▶ **EXERCISE TASK**: Please render the material below as a numbered list. Start with the line containing "elevation (m): 549", continue through the line containing "determined by: Luteyn, J. L.", include nothing else, and leave out blank lines.

Data excerpts:
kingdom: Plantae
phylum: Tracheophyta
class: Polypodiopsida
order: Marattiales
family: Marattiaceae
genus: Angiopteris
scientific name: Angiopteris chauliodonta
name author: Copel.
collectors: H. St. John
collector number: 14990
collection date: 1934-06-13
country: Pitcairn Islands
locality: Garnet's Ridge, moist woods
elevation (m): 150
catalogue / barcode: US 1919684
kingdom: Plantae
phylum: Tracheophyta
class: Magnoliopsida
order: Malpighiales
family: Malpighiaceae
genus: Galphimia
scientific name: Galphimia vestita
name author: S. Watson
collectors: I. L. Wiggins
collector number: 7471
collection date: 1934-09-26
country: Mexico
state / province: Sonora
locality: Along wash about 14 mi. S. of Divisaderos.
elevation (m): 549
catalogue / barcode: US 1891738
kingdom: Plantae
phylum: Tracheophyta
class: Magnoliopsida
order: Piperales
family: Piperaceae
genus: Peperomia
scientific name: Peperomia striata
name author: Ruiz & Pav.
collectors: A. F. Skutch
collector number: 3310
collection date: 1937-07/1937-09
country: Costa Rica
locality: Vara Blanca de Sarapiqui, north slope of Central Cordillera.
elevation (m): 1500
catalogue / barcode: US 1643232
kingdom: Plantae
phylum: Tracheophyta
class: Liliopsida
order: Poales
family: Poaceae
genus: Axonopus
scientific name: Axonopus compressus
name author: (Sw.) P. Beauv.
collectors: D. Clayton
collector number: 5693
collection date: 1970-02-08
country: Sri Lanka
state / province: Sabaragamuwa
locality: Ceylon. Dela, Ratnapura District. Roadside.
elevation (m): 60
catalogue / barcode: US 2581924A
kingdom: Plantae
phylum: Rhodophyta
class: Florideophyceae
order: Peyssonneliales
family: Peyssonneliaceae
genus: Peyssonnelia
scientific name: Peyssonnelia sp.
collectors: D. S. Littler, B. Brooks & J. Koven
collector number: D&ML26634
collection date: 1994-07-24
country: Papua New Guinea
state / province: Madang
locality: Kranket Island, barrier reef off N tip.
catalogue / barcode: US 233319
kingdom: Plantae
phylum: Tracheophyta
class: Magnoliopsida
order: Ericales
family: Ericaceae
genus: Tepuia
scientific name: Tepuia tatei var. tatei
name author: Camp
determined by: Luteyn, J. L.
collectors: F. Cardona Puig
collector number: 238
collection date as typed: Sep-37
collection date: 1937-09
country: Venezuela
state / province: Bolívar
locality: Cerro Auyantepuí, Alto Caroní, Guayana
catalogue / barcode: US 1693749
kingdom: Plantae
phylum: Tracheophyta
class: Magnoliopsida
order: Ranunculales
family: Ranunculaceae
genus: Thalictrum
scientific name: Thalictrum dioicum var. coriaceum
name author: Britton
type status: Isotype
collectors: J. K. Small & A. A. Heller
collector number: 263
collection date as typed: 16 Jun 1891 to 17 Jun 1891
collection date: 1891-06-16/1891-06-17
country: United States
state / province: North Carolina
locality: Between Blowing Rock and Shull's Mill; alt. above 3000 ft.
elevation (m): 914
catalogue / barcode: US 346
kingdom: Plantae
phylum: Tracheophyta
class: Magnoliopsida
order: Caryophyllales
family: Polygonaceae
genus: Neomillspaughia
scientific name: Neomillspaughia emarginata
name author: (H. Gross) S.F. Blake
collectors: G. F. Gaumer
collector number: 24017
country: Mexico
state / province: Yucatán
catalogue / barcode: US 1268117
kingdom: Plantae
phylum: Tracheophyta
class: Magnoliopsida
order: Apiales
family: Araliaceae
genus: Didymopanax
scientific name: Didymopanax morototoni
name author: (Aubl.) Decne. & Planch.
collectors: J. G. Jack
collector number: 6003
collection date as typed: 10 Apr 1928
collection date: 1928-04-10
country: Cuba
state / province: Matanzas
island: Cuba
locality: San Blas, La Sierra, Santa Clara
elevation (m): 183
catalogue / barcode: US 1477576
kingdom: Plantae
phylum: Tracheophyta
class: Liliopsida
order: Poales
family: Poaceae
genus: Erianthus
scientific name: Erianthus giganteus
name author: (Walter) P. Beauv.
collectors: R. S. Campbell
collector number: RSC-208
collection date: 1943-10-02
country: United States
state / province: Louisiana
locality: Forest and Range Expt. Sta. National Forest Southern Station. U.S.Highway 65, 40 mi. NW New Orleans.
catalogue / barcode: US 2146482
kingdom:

▶ **FINISHED TASK**:
1. elevation (m): 549
2. catalogue / barcode: US 1891738
3. kingdom: Plantae
4. phylum: Tracheophyta
5. class: Magnoliopsida
6. order: Piperales
7. family: Piperaceae
8. genus: Peperomia
9. scientific name: Peperomia striata
10. name author: Ruiz & Pav.
11. collectors: A. F. Skutch
12. collector number: 3310
13. collection date: 1937-07/1937-09
14. country: Costa Rica
15. locality: Vara Blanca de Sarapiqui, north slope of Central Cordillera.
16. elevation (m): 1500
17. catalogue / barcode: US 1643232
18. kingdom: Plantae
19. phylum: Tracheophyta
20. class: Liliopsida
21. order: Poales
22. family: Poaceae
23. genus: Axonopus
24. scientific name: Axonopus compressus
25. name author: (Sw.) P. Beauv.
26. collectors: D. Clayton
27. collector number: 5693
28. collection date: 1970-02-08
29. country: Sri Lanka
30. state / province: Sabaragamuwa
31. locality: Ceylon. Dela, Ratnapura District. Roadside.
32. elevation (m): 60
33. catalogue / barcode: US 2581924A
34. kingdom: Plantae
35. phylum: Rhodophyta
36. class: Florideophyceae
37. order: Peyssonneliales
38. family: Peyssonneliaceae
39. genus: Peyssonnelia
40. scientific name: Peyssonnelia sp.
41. collectors: D. S. Littler, B. Brooks & J. Koven
42. collector number: D&ML26634
43. collection date: 1994-07-24
44. country: Papua New Guinea
45. state / province: Madang
46. locality: Kranket Island, barrier reef off N tip.
47. catalogue / barcode: US 233319
48. kingdom: Plantae
49. phylum: Tracheophyta
50. class: Magnoliopsida
51. order: Ericales
52. family: Ericaceae
53. genus: Tepuia
54. scientific name: Tepuia tatei var. tatei
55. name author: Camp
56. determined by: Luteyn, J. L.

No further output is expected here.